Apple, Bruxelles, et la malheureuse souveraineté de l’Irlande

ATHÈNES – Profondément attachés à l’Europe, les Irlandais sont pourtant sérieusement malmenés par l’Union européenne.

Lorsque les électeurs irlandais ont rejeté le traité de Lisbonne en 2008, l’UE leur a imposé de voter à nouveau, jusqu’à ce qu’ils se prononcent en faveur de la « bonne » décision. Un an plus tard, au moment où l’implosion des banques irlandaises privées menaçait de provoquer de sérieuses pertes pour les créanciers privés du pays (principalement allemands), Jean-Claude Trichet, alors président de la Banque centrale européenne, a immédiatement « informé » le gouvernement irlandais que le BCE fermerait les distributeurs de billets sur l’île d’émeraude à moins que les contribuables irlandais, non avertis, indemnisent les banques allemandes.

Contrainte d’acquiescer, l’Irlande a vu sa dette publique exploser, et ses citoyens s’expatrier à nouveau, ce qui a provoqué dans le pays un affaiblissement et une morosité qui demeurent d’actualité.
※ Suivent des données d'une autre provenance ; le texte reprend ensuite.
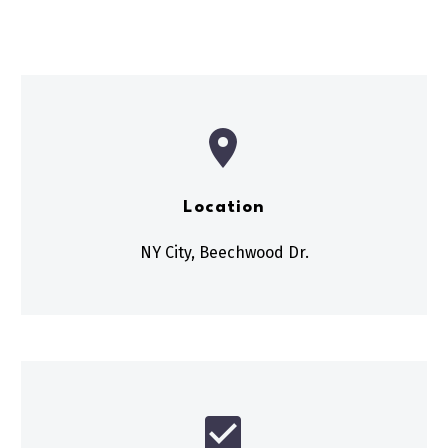


Location
NY City, Beechwood Dr.


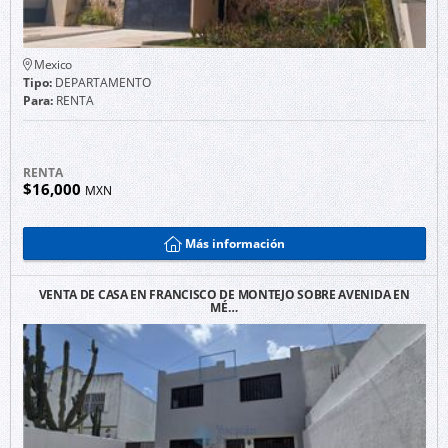
Mexico
Tipo:
DEPARTAMENTO
Para:
RENTA
RENTA
$16,000
MXN
Más información
VENTA DE CASA EN FRANCISCO DE MONTEJO SOBRE AVENIDA EN
MÉ…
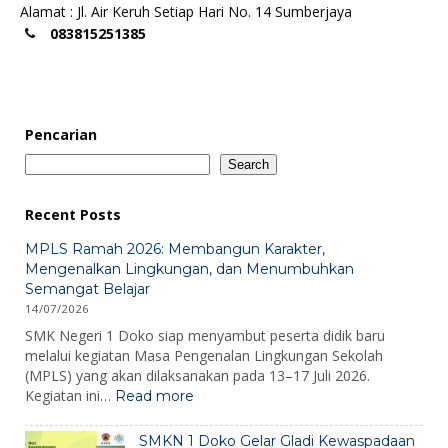
Alamat : Jl. Air Keruh Setiap Hari No. 14 Sumberjaya
083815251385
Pencarian
Search
Recent Posts
MPLS Ramah 2026: Membangun Karakter,
Mengenalkan Lingkungan, dan Menumbuhkan
Semangat Belajar
14/07/2026
SMK Negeri 1 Doko siap menyambut peserta didik baru
melalui kegiatan Masa Pengenalan Lingkungan Sekolah
(MPLS) yang akan dilaksanakan pada 13–17 Juli 2026.
:
Kegiatan ini…
Read more
MPLS
Ramah
SMKN 1 Doko Gelar Gladi Kewaspadaan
L’UE refusant encore à ce jour de procéder à l’allégement significatif d’une dette injustement supportée par la jeune génération, les Irlandais restent convaincus, et à juste titre, que l’UE a bel et bien violé leur souveraineté au nom de banquiers étrangers.

Face à la déflation de la dette qui en a résulté, le principal atout de l’Irlande a résidé dans sa capacité à attirer des géants technologiques américains, à travers une proposition combinant droit de l’UE, main-d’œuvre anglophone suffisamment formée, et impôt sur les sociétés de 12,5 %. Bien que l’arrivée de sociétés écrans liées à des conglomérats technologiques mondiaux n’ait que peu impacté favorablement les revenus de la plupart des ménages du pays, l’establishment irlandais est fier des liens créés aves des sociétés comme Apple. Mais voici que la Commission européenne vient mettre en péril cette relation particulière entre le gouvernement et Apple, en imposant à l’Irlande d’exiger d’Apple le remboursement de 13 milliards € d’avantages fiscaux.